Dataset entries:
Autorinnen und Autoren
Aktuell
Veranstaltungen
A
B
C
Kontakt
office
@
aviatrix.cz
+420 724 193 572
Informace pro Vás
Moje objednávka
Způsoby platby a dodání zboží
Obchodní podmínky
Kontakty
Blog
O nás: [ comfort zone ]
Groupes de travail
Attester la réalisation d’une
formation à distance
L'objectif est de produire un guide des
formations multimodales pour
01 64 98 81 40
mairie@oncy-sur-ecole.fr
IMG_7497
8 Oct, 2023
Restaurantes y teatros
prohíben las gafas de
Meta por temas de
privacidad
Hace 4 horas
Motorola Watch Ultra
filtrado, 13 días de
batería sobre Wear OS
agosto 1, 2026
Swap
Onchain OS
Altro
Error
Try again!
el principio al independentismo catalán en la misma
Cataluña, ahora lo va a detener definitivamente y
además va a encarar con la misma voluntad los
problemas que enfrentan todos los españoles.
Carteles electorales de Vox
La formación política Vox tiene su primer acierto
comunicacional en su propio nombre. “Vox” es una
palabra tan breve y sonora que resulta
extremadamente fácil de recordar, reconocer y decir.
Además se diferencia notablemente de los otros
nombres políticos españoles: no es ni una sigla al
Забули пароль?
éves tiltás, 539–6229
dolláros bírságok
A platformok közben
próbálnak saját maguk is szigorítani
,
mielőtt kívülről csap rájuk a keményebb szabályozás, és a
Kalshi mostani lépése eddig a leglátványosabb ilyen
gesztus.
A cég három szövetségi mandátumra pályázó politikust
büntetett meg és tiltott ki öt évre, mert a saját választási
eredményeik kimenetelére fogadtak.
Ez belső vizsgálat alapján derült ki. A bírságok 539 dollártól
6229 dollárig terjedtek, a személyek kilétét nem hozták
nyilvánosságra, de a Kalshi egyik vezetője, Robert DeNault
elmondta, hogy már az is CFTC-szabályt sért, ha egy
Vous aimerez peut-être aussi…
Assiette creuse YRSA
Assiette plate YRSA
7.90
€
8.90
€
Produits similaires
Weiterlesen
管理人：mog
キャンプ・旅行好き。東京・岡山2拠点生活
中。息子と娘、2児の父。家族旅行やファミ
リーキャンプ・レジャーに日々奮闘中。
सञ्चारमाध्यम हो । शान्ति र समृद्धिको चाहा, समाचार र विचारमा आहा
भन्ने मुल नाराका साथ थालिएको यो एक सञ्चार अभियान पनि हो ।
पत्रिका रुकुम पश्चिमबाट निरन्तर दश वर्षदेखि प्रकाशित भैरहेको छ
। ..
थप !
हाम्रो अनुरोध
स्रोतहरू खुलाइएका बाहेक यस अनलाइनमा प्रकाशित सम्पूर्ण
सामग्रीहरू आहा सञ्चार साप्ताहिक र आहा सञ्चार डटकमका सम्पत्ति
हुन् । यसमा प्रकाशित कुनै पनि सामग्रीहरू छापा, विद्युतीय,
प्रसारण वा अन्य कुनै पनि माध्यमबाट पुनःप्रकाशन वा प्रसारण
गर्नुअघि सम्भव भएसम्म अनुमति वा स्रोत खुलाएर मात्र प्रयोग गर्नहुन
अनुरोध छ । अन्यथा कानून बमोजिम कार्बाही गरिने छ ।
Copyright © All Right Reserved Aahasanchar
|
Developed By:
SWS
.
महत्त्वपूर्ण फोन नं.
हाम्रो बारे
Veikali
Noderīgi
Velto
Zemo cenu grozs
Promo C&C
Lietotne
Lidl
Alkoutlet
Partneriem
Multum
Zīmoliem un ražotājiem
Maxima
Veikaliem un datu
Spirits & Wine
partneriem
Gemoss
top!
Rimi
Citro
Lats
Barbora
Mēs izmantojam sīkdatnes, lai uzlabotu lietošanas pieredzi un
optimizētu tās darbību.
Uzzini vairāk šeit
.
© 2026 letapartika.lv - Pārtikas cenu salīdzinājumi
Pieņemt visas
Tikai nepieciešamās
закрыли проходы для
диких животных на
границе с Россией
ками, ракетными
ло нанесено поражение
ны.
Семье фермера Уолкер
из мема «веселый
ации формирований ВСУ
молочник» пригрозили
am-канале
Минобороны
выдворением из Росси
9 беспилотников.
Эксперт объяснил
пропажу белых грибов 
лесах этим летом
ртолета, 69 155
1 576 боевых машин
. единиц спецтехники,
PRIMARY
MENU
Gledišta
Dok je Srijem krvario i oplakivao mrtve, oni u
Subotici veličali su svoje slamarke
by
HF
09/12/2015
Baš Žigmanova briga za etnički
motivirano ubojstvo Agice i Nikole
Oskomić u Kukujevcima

Assignment =>
How many lines in the records contain the string "bírságok"? Give the number by itself.

Answer to this problem =>
2